Just to keep you all up to date...  I'm adding the primops in question and validating the individual commits before putting them here:

    https://github.com/rrnewton/ghc/commits/atomicPrimOps

The basic idea for using these extensions is:
  • the atomic-primops library will work in 7.6 or 7.7+.  It will use ifdefs to decide whether to use its own primops or GHC-builtin
  • future versions will simply get faster, as Carter replaces out-of-line primops that *also* use C calls, with inline primops / LLVM equivalents
Shall I stick a patch on a ticket, or will someone volunteer to pull?  What's the protocol for requesting commit access anyway?  (By the way, can someone share the reason that pull-requests to the github ghc mirror are such a no-no?  They seem no worse than a patch in an email which the big warning sign recommends.)

Best,
  -Ryan

P.S. FYI, I'm periodically getting these: 

   0 caused framework failures
   0 unexpected passes
   1 unexpected failures

     Unexpected failures:
perf/compiler  T1969 [stat not good enough] (normal)

Can that just be because of running on a loaded machine?  How narrow are these windows?

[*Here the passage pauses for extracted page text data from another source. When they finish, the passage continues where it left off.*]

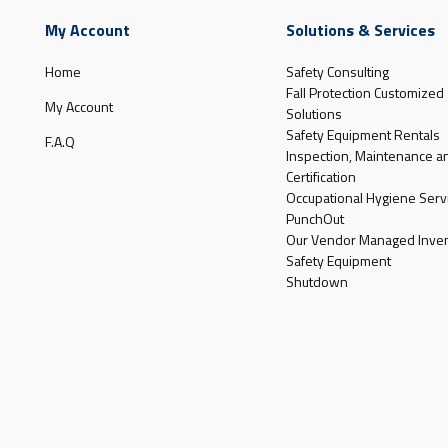
My Account
Solutions & Services
Home
Safety Consulting
Fall Protection Customized
My Account
Solutions
Safety Equipment Rentals
F.A.Q
Inspection, Maintenance a
Certification
Occupational Hygiene Serv
PunchOut
Our Vendor Managed Inven
Safety Equipment
Shutdown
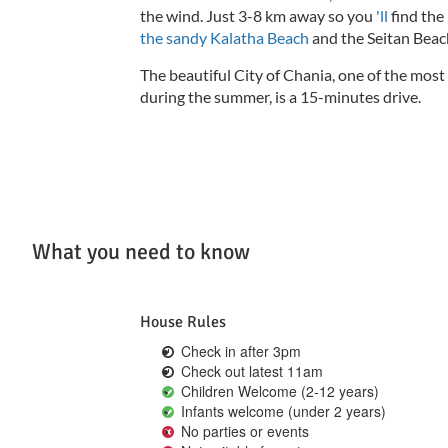
the wind.
Just 3-8 km away so you
'll
find the
the sandy Kalatha Beach
and the Seitan Beach
The beautiful City of Chania, one of the most 
during the summer, is a 15-minutes drive.
What you need to know
House Rules
Check in after 3pm
Check out latest 11am
Children Welcome (2-12 years)
Infants welcome (under 2 years)
No parties or events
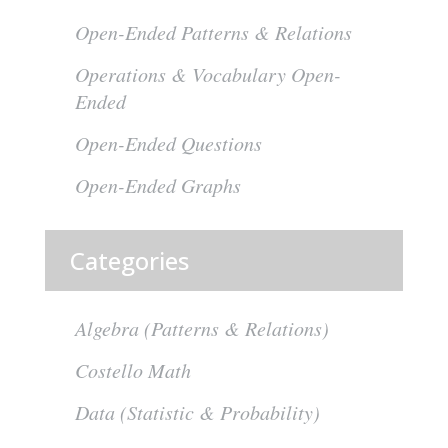
Open-Ended Patterns & Relations
Operations & Vocabulary Open-
Ended
Open-Ended Questions
Open-Ended Graphs
Categories
Algebra (Patterns & Relations)
Costello Math
Data (Statistic & Probability)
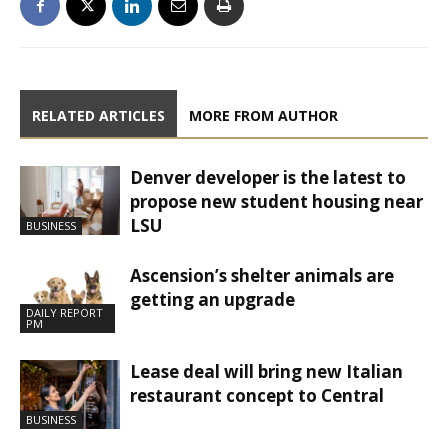
RELATED ARTICLES
MORE FROM AUTHOR
Denver developer is the latest to
propose new student housing near
LSU
BUSINESS
Ascension’s shelter animals are
getting an upgrade
DAILY REPORT
PM
Lease deal will bring new Italian
restaurant concept to Central
BUSINESS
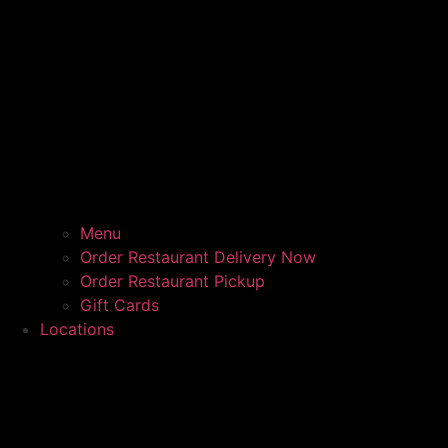
Menu
Order Restaurant Delivery Now
Order Restaurant Pickup
Gift Cards
Locations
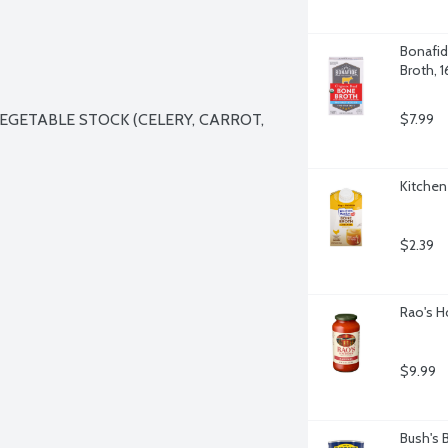
Bonafid
Broth, 
EGETABLE STOCK (CELERY, CARROT, 
$7.99
Kitchen
$2.39
Rao's H
$9.99
Bush's 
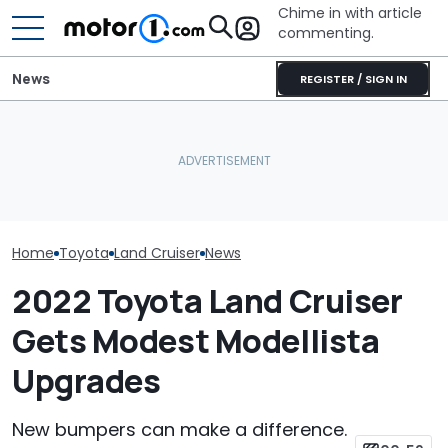
Chime in with article
commenting.
News
REGISTER / SIGN IN
The Toyota Camry
Woman Goes To Honda
Is A Hotter T
Nightshade Is A Stylish,
Dealership. 90 Minutes
Already In Th
Sensible Family Sedan:
Later, She Catches The
Here's Everyt
Driven
Workers At An Ice Cream
Know
Truck
Home
Toyota
Land Cruiser
News
2022 Toyota Land Cruiser
Gets Modest Modellista
Upgrades
New bumpers can make a difference.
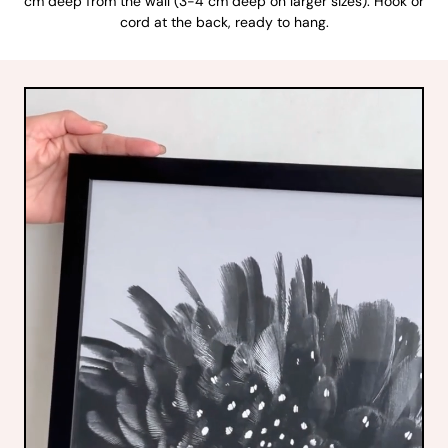
cm deep from the wall (3-4 cm deep on larger sizes). Hook or
cord at the back, ready to hang.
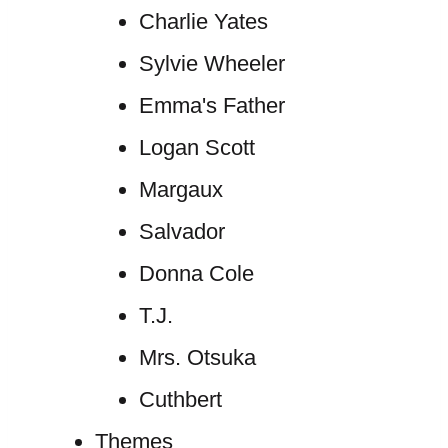
Charlie Yates
Sylvie Wheeler
Emma's Father
Logan Scott
Margaux
Salvador
Donna Cole
T.J.
Mrs. Otsuka
Cuthbert
Themes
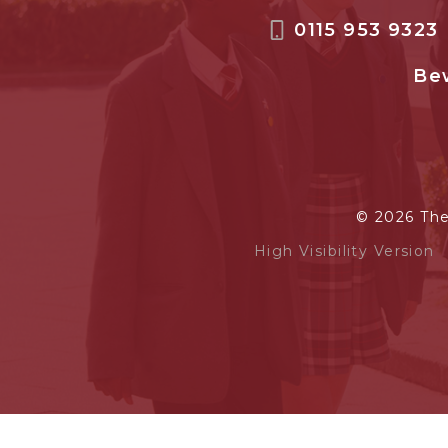
0115 953 9323
Bew
© 2026 Th
High Visibility Version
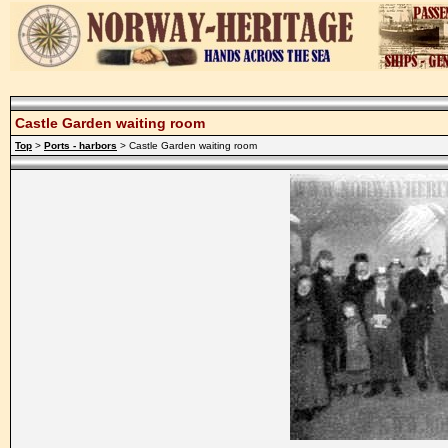
Castle Garden waiting room
Top
>
Ports - harbors
> Castle Garden waiting room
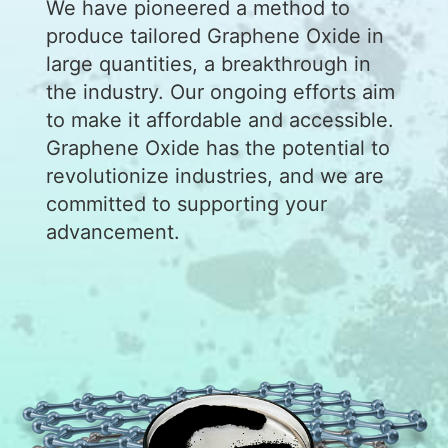
We have pioneered a method to
produce tailored Graphene Oxide in
large quantities, a breakthrough in
the industry. Our ongoing efforts aim
to make it affordable and accessible.
Graphene Oxide has the potential to
revolutionize industries, and we are
committed to supporting your
advancement.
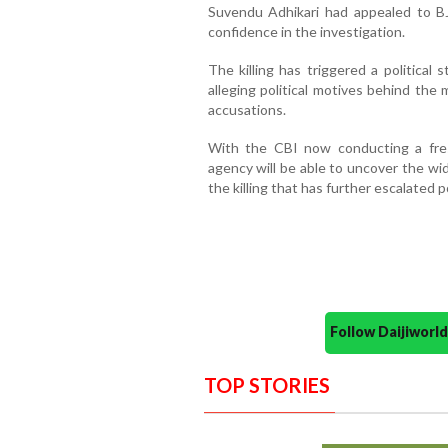
Suvendu Adhikari had appealed to B
confidence in the investigation.
The killing has triggered a political
alleging political motives behind the
accusations.
With the CBI now conducting a fre
agency will be able to uncover the wid
the killing that has further escalated 
Follow Daijiwor
TOP STORIES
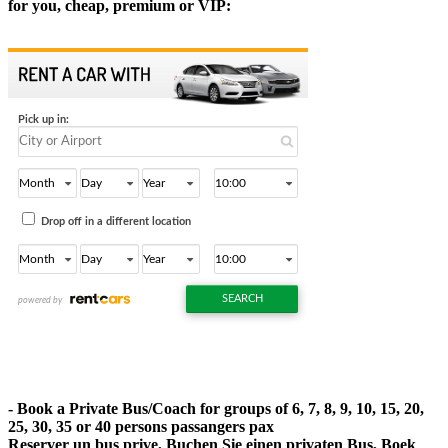
for you, cheap, premium or VIP:
- Book a Private Bus/Coach for groups of 6, 7, 8, 9, 10, 15, 20,
25, 30, 35 or 40 persons passangers pax
Reserver un bus prive, Buchen Sie einen privaten Bus, Boek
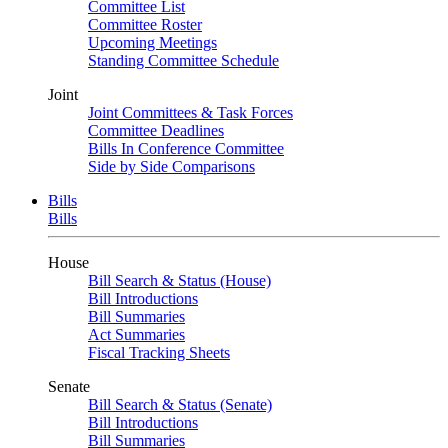
Committee List
Committee Roster
Upcoming Meetings
Standing Committee Schedule
Joint
Joint Committees & Task Forces
Committee Deadlines
Bills In Conference Committee
Side by Side Comparisons
Bills
Bills
House
Bill Search & Status (House)
Bill Introductions
Bill Summaries
Act Summaries
Fiscal Tracking Sheets
Senate
Bill Search & Status (Senate)
Bill Introductions
Bill Summaries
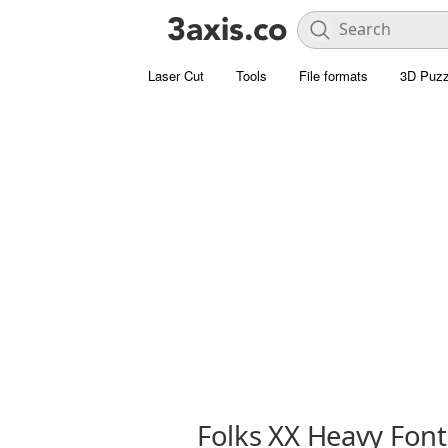
Laser Cut
Tools
File formats
3D Puzz
Folks XX Heavy Font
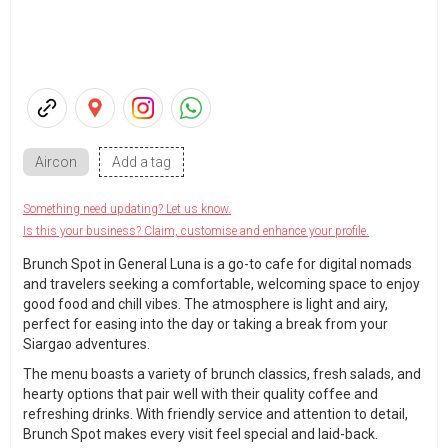
Aircon
Add a tag
Something need updating? Let us know.
Is this your business? Claim, customise and enhance your profile.
Brunch Spot in General Luna is a go-to cafe for digital nomads
and travelers seeking a comfortable, welcoming space to enjoy
good food and chill vibes. The atmosphere is light and airy,
perfect for easing into the day or taking a break from your
Siargao adventures.
The menu boasts a variety of brunch classics, fresh salads, and
hearty options that pair well with their quality coffee and
refreshing drinks. With friendly service and attention to detail,
Brunch Spot makes every visit feel special and laid-back.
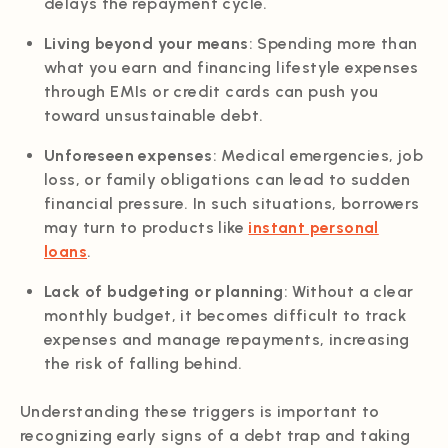
delays the repayment cycle.
Living beyond your means
: Spending more than
what you earn and financing lifestyle expenses
through EMIs or credit cards can push you
toward unsustainable debt.
Unforeseen expenses
: Medical emergencies, job
loss, or family obligations can lead to sudden
financial pressure. In such situations, borrowers
may turn to products like
instant personal
loans
.
Lack of budgeting or planning
: Without a clear
monthly budget, it becomes difficult to track
expenses and manage repayments, increasing
the risk of falling behind.
Understanding these triggers is important to
recognizing early signs of a debt trap and taking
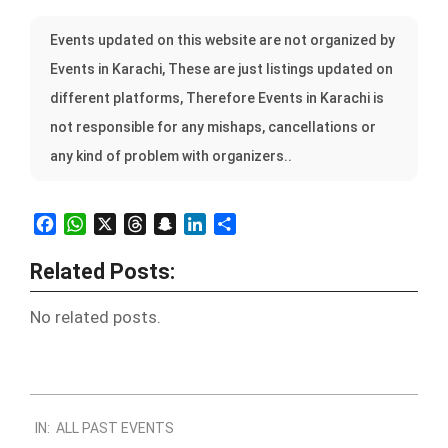
Events updated on this website are not organized by
Events in Karachi, These are just listings updated on
different platforms, Therefore Events in Karachi is
not responsible for any mishaps, cancellations or
any kind of problem with organizers..
Facebook
WhatsApp
X
Threads
Snapchat
LinkedIn
Share
Related Posts:
No related posts.
2022-
IN:
ALL PAST EVENTS
10-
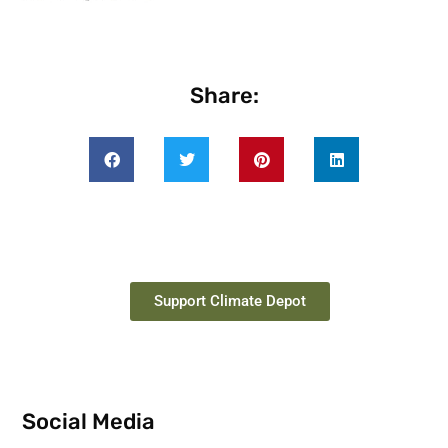
Share:
Support Climate Depot
Social Media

On Thu, Aug 1, 2013 at 12:32 PM, Ryan Newton <rrnewton@gmail.com> wrote:
On Sun, Jul 21, 2013 at 3:32 AM, Carter Schonwald <carter.schonwald@gmail.com> wrote:
ok, could you add those comments (about additional operations to consider) to the ticket?

Sure.  Just did that.
 
relatedly: if we want these atomic ops to use the sequential analogues when we're not using the threaded run time system, does that mean 
we need to have a symbol / constant variable exposed in the RTS we link in, so that the inline code branches on a linktime constant value / symbol (something like "isThreadedRTS:: Bool", )  or some sort of analogue thereof?  

I think it will take some care to mimic the semantics perfectly.  Why not just leave the real atomic ops even in non-threaded mode, at least at first?  Later we can optimize it if we find that people are using concurrent data structures heavily in non-threaded mode ;-). 
 
one nice thing about doing such, is that if at some point link time optimization is added, the branch would go away! On the other hand, it could be argued that the cost of the call to the CAS primops in their current form isn't that much more expensive than such a branch. 

Indeed, I'm much more concerned about performance in the threaded case and making sure they're correct.